After a month adrift on the ocean, two men have been found on a deserted island in the Pacific. How could anyone survive being at sea for so long?
Two sailors from Kiribati are recovering after spending more than a month drifting in a small boat in the South Pacific Ocean. The pair was eventually found on an isolated atoll on the southern fringes of the Marshall Islands, 500km from home.
For 33 days the men from Kiribati, a former British colony that straddles the Equator, defied a combination of mountainous waves, howling winds and strong ocean currents to emerge weak and hungry but alive at the end of an astonishing journey.
Little is known about how they survived but theirs is a story of true resilience.
For Bob Cooper, a veteran survival expert from Western Australia, escaping such dire circumstances depends on staying positive and calm - not easy when salvation seems so far away.
He thinks the men were likely to have faced a "storm" of conflicting emotions, where panic and rational thought battled for supremacy.
"Often it is whichever wins determines whether you succeed or not in a survival situation. So one side of your brain is saying, 'Let's get out of here, let's get help, I'm going to die and never see my loved ones again,' and it goes into sorrow and even depression.
"That fight is going on with your logical side saying, 'We need water, warmth, shelter, signals and food.'"
Desperate measures like jumping over board and towing the boat to an island in the distance can kill you, he adds.
Any food must be rationed and a system set up for collecting rainwater in buckets or plastic sheeting, he says, and having a daily routine is essential.
Innovation helps too. One way to avoid sunburn, for example, could be the use of cardboard boxes to fashion hats, and using awnings for shade. Staring at the horizon can stave off seasickness.
Experts agree that while sound planning and a clear mind are key ingredients, luck plays a decisive part too. One over-inquisitive nudge by a passing shark or a freak wave could sink all hope, while a slice of good fortune could make all the difference.
"If they have fishing gear they can start fishing, you can extract the fluid out of fish and drink that as a substitute for water," says Mr Cooper, who once survived a fire on a prawn trawler, which sank in "heavily shark-infested waters" off Port Hedland in Western Australia.
"I went down with this net around me and sharks thrashing around me.
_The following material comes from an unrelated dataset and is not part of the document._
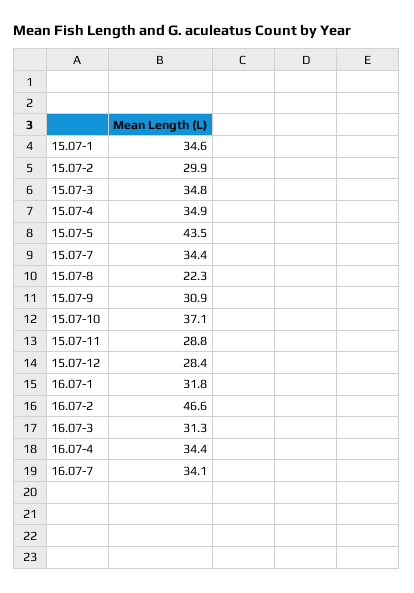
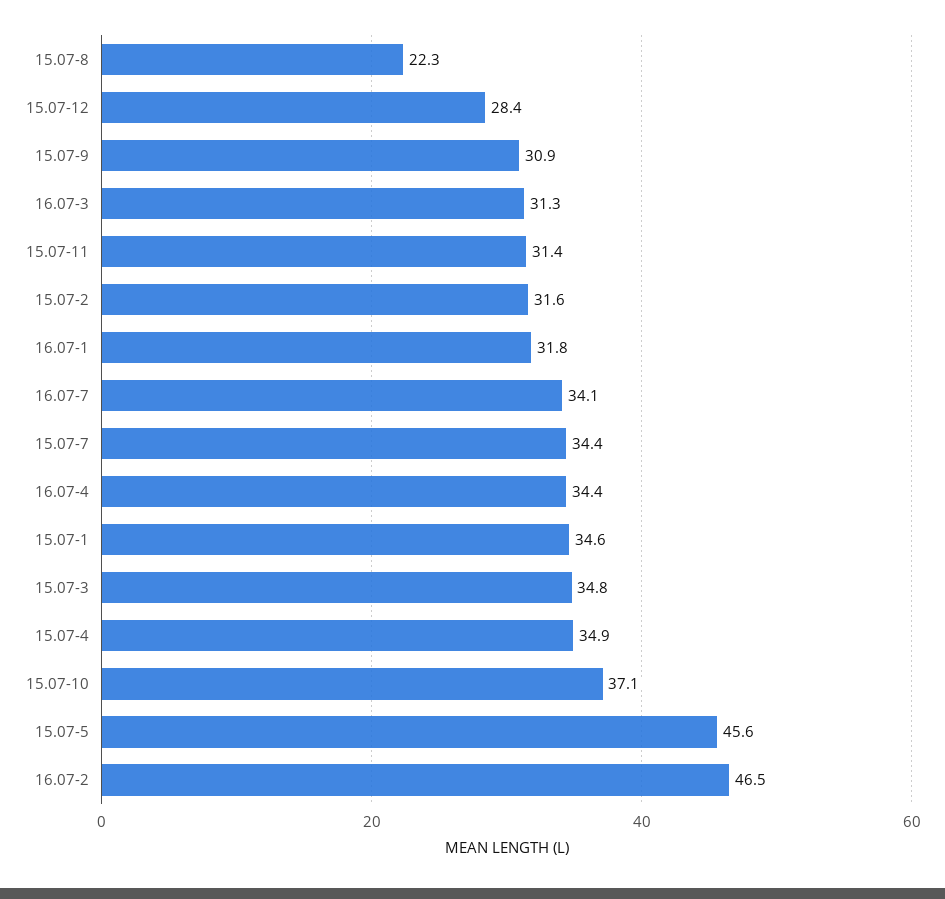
15.07-2: 29.9 -> 31.6
15.07-5: 43.5 -> 45.6
15.07-11: 28.8 -> 31.4
16.07-2: 46.6 -> 46.5

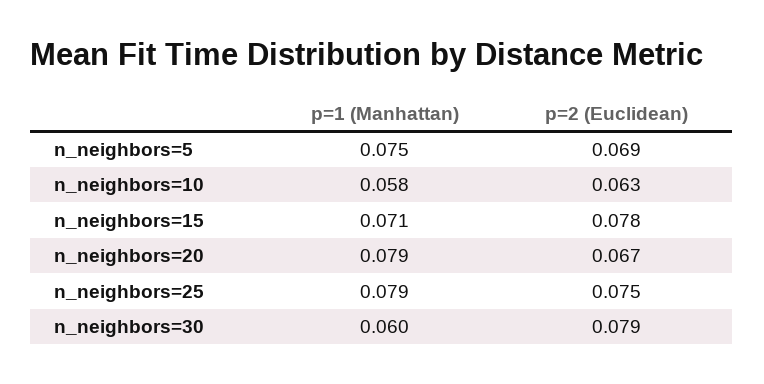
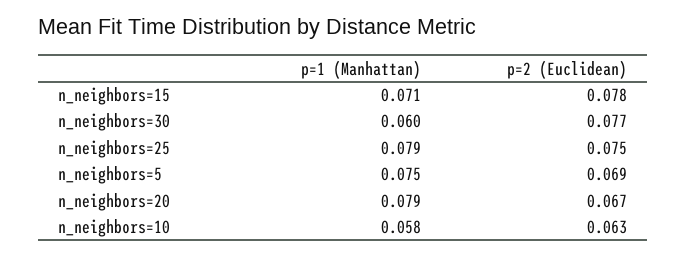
p=2 (Euclidean), n_neighbors=30: 0.079 -> 0.077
I didn't panic and managed to get out, and was hanging on to this upside-down boat for about four hours before someone saw the odd silhouette against the sunset," he recalls.
Even if you survive on a boat, the chances of being seen on a vast ocean are slim.
Despite an international effort, the marooned islanders from Kiribati could not be found while they were still at sea, their boat a tiny speck on a gigantic moving mass.
A team in the US used computer modelling to predict the currents to try to estimate where the men might be, while Australia sent a C130 Hercules on a marathon mission to scour the Pacific.
"It searched for three days for these two men over a 5,000 sq km area but didn't find anything," says Malcolm Larsen from the Australian Maritime Safety Authority, which oversees 53 million sq km of sea, including vast swathes of the Indian, Pacific and Southern Oceans. "It is very difficult to see a vessel in the water."
Eventually the sailors, aged 53 and 26, reached Namdrik, a tiny coral outpost in the Marshall Islands. Their incredible efforts have drawn praise from some of the best in the survival business.
"I've known of people who have been in a perfectly survivable situation who have basically thrown it away and given up for whatever reason, while other people have just persevered with very little knowledge but have been able to tough it out mentally, so the will to live is key to all of this," says Nick Vroomans, a former chief instructor of the Australian Defence Force combat survival training school in Townsville.
These guys convinced themselves they could survive and weren't going out without a fight, says Mr Vroomans, who is the director of Queensland-based Staying Alive Survival Services.
Coastal communities that rely on abundant supplies of fish in the South Pacific must also accept the inherent dangers that a seafaring life brings.
In Kiribati, the search for another fishermen who went missing last week has been suspended. He was onboard a small boat with two friends, who went diving. When they returned to the surface their companion and his vessel had disappeared.